This FDA-approved, century-old blood thinner drug Heparin, is found to neutralize and destroy COVID-19, study published in Antiviral Research shows

For months, researchers and health officials have been preoccupied with therapeutic drugs like remdesivir and hydroxychloroquine in the fight against coronaavirus. Now, scientists at Rensselaer Polytechnic Institute believe they’ve found a a powerful tool in fighting coronvirus using a common drug already approved by the Food and Drug Administration (FDA).

The drug is heparin, a 78-year-old blood thinner drug that is widely used to treat and prevent blood clots. According to research published this week in Antiviral Research, the Rensselaer Polytechnic Institute (RPI) research team discovered that SARS-CoV-2 binds tightly to heparin, making the drug a potential “decoy” that could serve as a way to neutralize the virus before it can infect healthy cells.

So far, much of the scientists’ effort to develop remedies and vaccines to fight coronavirus has been centered around the spike protein that the culprit virus, SARS-CoV-2, uses to invade healthy cells. RPI scientists think they’ve found a way to block the spike protein’s ability to infect cells and effectively neutralize and destroy COVID-19.

SARS-CoV-2, the virus that causes COVID-19, uses a surface spike protein to latch onto human cells and initiate infection. But heparin, a blood thinner also available in non-anticoagulant varieties, binds tightly with the surface spike protein, potentially blocking the infection from happening. This makes it a decoy, which might be introduced into the body using a nasal spray or nebulizer and run interference to lower the odds of infection. Similar decoy strategies have already shown promise in curbing other viruses, including influenza A, Zika, and dengue.

The attachment protein “spike” of the new coronavirus SARS-CoV-2 uses the same cellular attachment factor (ACE2) as SARS-CoV and uses the cellular protease TMPRSS2 for its activation. Existing, clinically approved drugs directed against TMPRSS2 inhibit SARS-CoV-2 infection of lung cells. Illustration: Markus Hoffmann

“This approach could be used as an early intervention to reduce the infection among people who have tested positive, but aren’t yet suffering symptoms. But we also see this as part of a larger antiviral strategy,” said Robert Linhardt, lead author and a professor of chemistry and chemical biology at Rensselaer Polytechnic Institute. “Ultimately, we want a vaccine, but there are many ways to combat a virus, and as we’ve seen with HIV, with the right combination of therapies, we can control the disease until a vaccine is found.”

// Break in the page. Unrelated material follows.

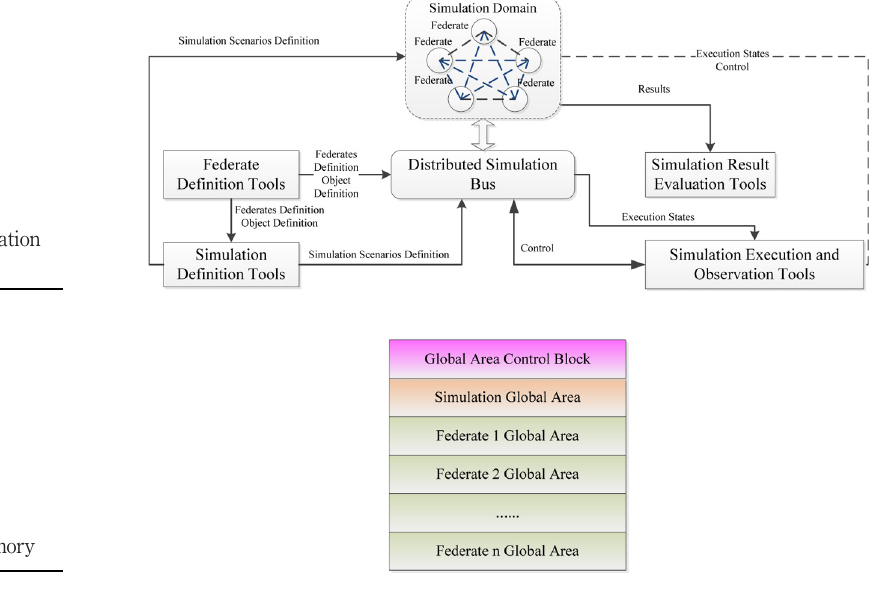
Figure 4. Re fl ective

As RPI team explained, a virus must first latch onto a specific target on the cell surface to infect a cell, before it slices through the cell membrane, and inserts its own genetic instructions, hijacking the cellular machinery within to produce replicas of the virus. But the virus could just as easily be persuaded to lock onto a decoy molecule, provided that molecule offers the same fit as the cellular target. Once bound to a decoy, the virus would be neutralized, unable to infect a cell or free itself, and would eventually degrade.

In humans, SARS-CoV-2 binds to an ACE2 receptor, and the researchers hypothesized that heparin would offer an equally attractive target. In a binding assay, the researchers found that heparin bound to the trimeric SARS-CoV-2 spike protein at 73 picomoles, a measure of the interaction between the two molecules.

“That’s exceptional, extremely tight binding,” said Jonathan Dordick, a chemical and biological engineering professor at Rensselaer who is collaborating with Linhardt to develop the decoy strategy. “It’s hundreds of thousands of times tighter than a typical antibody antigen. Once it binds, it’s not going to come off.”